Иные из тысяцких даже заулыбались невольно. Уж больно потешным был контраст. Сами-то мал мала меньше, а глазенки горят, суровые такие, фу ты ну ты. Им бы хоть росточку побольше…

А тут и младшие княжата - даже до того, чтобы их княжичами называли, они и то еще не доросли, - в один голос, с серьезной важностью на детских личиках подтвердили заявление старшего:

– Лоту, лоту дати.

Иные из собравшихся и вовсе прыскать в кулак стали, не в силах сдержаться. Но Константин этих весельчаков быстро остудил. Так взглядом ожег, что сразу все и все поняли. Сам тут же со своего стольца поднялся сноровисто и меч из ножен вытянул.

– Повторяй за мной, - предложил, но Василько только головой замотал отчаянно.

– Я сам все ведаю, - заявил он и принялся говорить. Слова клятвы звучали звонко, отчетливо, только голос немного от волнения подрагивал.

"И где он текст-то откопал?" -подумал Константин, а потом вспомнил, как весь последний день княжичей не видно и не слышно было. Спросил у дворни, а те ответили, что дети вроде как с Творимиром. Этому Константин доверял, да и других неотложных дел хватало, так что больше мальчишек не искал. А они вишь чего удумали. Ну и что ж, что голос детский - зато клятву как чеканит. Такой голос не подделаешь - сразу чувствуется, что от всего сердца он идет, искренне.

Уезжал рязанский князь из Переяславля-Южного с легким сердцем - верил, что здесь все в порядке будет. Расставанье трогательным получилось, хотя прощались по-взрослому, без поцелуев. Как-никак хоть и удельные, но уже не княжичи перед ним стояли - подлинные князья, особенно Василько с Всеволодом. Таких поцеловать - обида смертная будет. А так хотелось.

– Побыл бы еще, - застенчиво предложил Василько.

– Ага, - подтвердил Всеволод.

– Исчо, - протянул маленький Юрьевич.

– Я бы с радостью, - улыбнулся чуть виновато Константин. - Но княжий долг требует. Надо воеводу своего догонять. Негоже, когда он один в грады чужие въезжать станет.

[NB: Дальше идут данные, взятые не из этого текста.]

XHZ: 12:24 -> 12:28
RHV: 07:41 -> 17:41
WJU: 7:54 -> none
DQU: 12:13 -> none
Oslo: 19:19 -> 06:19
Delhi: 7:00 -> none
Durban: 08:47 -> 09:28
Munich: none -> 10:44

– Чтобы Русь единой стала, - кивнул Василько понимающе. - Тогда езжай.

Молодец, мальчишка! Здорово все запомнил!

– В гости скоро ли приедешь? - не удержался Всеволод.

– Пожалуй, по первопутку нагряну, - пообещал рязанский князь. - Я же столько всего интересного вам еще не рассказал.

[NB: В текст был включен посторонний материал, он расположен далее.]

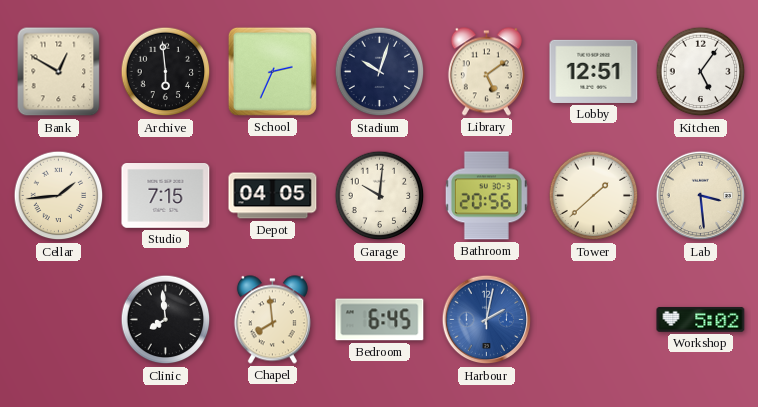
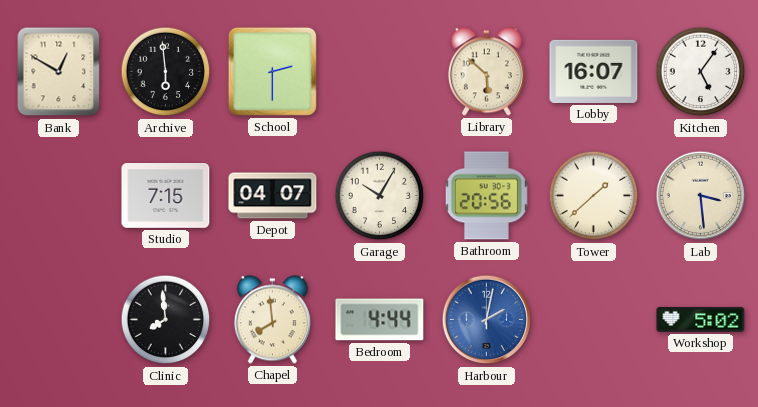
School: 2:34 -> 2:30
Stadium: 10:03 -> none
Library: 5:09 -> 5:52
Lobby: 12:51 -> 16:07
Cellar: 1:44 -> none
Depot: 04:05 -> 04:07
Garage: 10:01 -> 10:05
Bedroom: 6:45 -> 4:44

Едва произнес это, как глаза у обоих загорелись радостно. Пришлось тут же зарубку в памяти сделать - умри, но выполни. Слово князя - золотое слово. Сам их этому учил. С тем и укатил вдогон за Вячеславом, который как раз из Смоленского княжества уже возвращался.

Оно тоже почти свободным оставалось. То есть почти, но не совсем. Земли удельного вяземского князя Андрея Долгая Рука, так же как и Дорогобуж, рязанские отряды заняли.

То же самое произошло и с Владимиро-Волынским княжеством. Территорий, принадлежавших молодому Даниилу Романовичу, рязанский князь не коснулся, зато владения погибшего Ингваря Луцкого и живого Александра Бельзского взял под свою руку, выйдя, таким образом, второй раз на границу с поляками.

Разница была лишь в том, что на севере, в районе глухих болот Полесья, Константин вышел на границу с князем Конрадом Мазовецким, приютившим Михаила Городненского, а заодно с Конрадом заполучил в соседи беспокойных ятвягов, воинственную литву и прочие дикие племена, населяющие Прибалтику. На юго-западе же с Рязанским княжеством теперь сошлись земли Малой Польши, где от такого соседства сразу стало неуютно в своем краковском замке князю Лешко I, прозванному Белым, - родному брату Конрада Мазовецкого.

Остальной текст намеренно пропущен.